Make it personal — that’s a bit of general advice often dispensed by corporate gift specialists today.
So, a company rubber-stamping its own logo onto every present it gives out wouldn’t seem to be in fashion, given that some may take it as less than exceedingly thoughtful — and more of an opportunity for the marketing department.
But take it from someone who knows a lot about what’s in fashion, namely, local entrepreneur Allison Sargent: There’s a way to do it right.
Sargent, founder and CEO of Montclair-based Allison Sargent Events, said companies are finding ways to stay on-brand with holiday gifts while not coming off as purely promotional.
“Some people go out to buy themselves heavily branded products; and others choose no branding at all — even that is a personal choice,” she said. “So, as a (corporate gift) service provider, it takes knowing how to strike the right balance.”
An example of a product people often have no problem with pronounced promotional branding on is one she has a close familiarity with: clothes.
Sargent got her start in the business world in the fashion office of the historic retailer Lord & Taylor. She directed global color and fabric direction for the company and helped launch the corporation’s merchandising program within the span of a more than 15-year career there.
She turned that expertise into an event planning entrepreneurial venture, although the business turned out to be a lot more involved in corporate gifting then just organizing events — something she still does for a lot of Fortune 500 companies in the region.
When it comes to large corporations giving gifts out at holiday events, having presents handed out imprinted in various ways with that big brand is typical.
“But, even when it’s a smaller holiday gathering, when on-brand gifts are done properly, it’s OK,” Sargent said. “A simple logo can be a powerful way to have recipients remember years down the road who it came from. And it doesn’t have to stand out strongly. There are ways to make it discreet.”
The gift’s packaging is probably the most crafty way to slip in the company’s marketing thumbprint. Sargent said that can be as subtle as wrapping paper that matches the colors that regularly appear in the company’s promotional materials. That can extend to the choice on the color of the item given out as well.
“I really suggest designing gifts to marry the corporate colors in that way, it’s a clever way to be on-brand,” she said. “You can also have something practical like a water bottle tumbler — a popular gift today — embossed with the company emblem in ways that still look good and are fairly discreet.”
Taking the same trend-seeker approach she perfected in her days as a fashionista, Sargent said she’s turning an eye to how popular electronics gifts such as small speaker systems are also being customized today with the gifting company’s brand displayed on it. She claims that it’s not always significantly more expensive to do this sort of customization for budget-wise gift-givers, but it does depend on a company’s situation.

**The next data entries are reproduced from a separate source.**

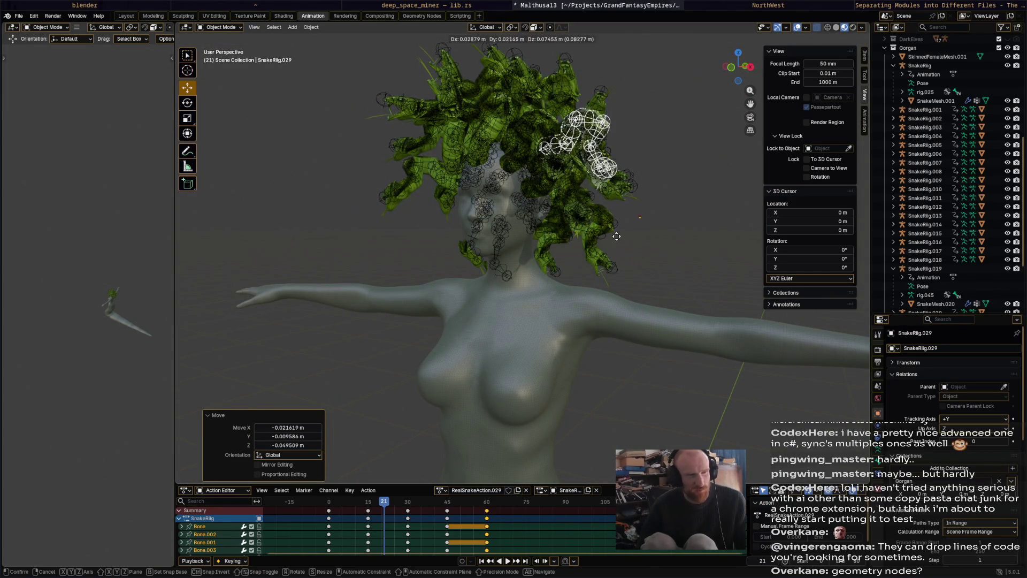
- Duplicate into SnakeRig.029, turn it and lift it to the top of the snake cluster
{"action": "key", "text": "shift+d"}
{"action": "mouse_move", "coordinate": [594, 296]}
{"action": "middle_mouse_down"}
{"action": "mouse_move", "coordinate": [620, 290]}
{"action": "mouse_move", "coordinate": [622, 273]}
{"action": "middle_mouse_up"}
{"action": "key", "text": "r"}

And, ultimately, she doesn’t think those receiving the gift are doing any complaining if they deem the product to be useful to them.
“The most important thing — and what I really pay attention to — is that it’s just beautifully done and really practical,” she said. “A good gift is always going to be well received. And, generally, I find that people really appreciate the gesture, regardless of the size or scale or dollar figure associated with it.”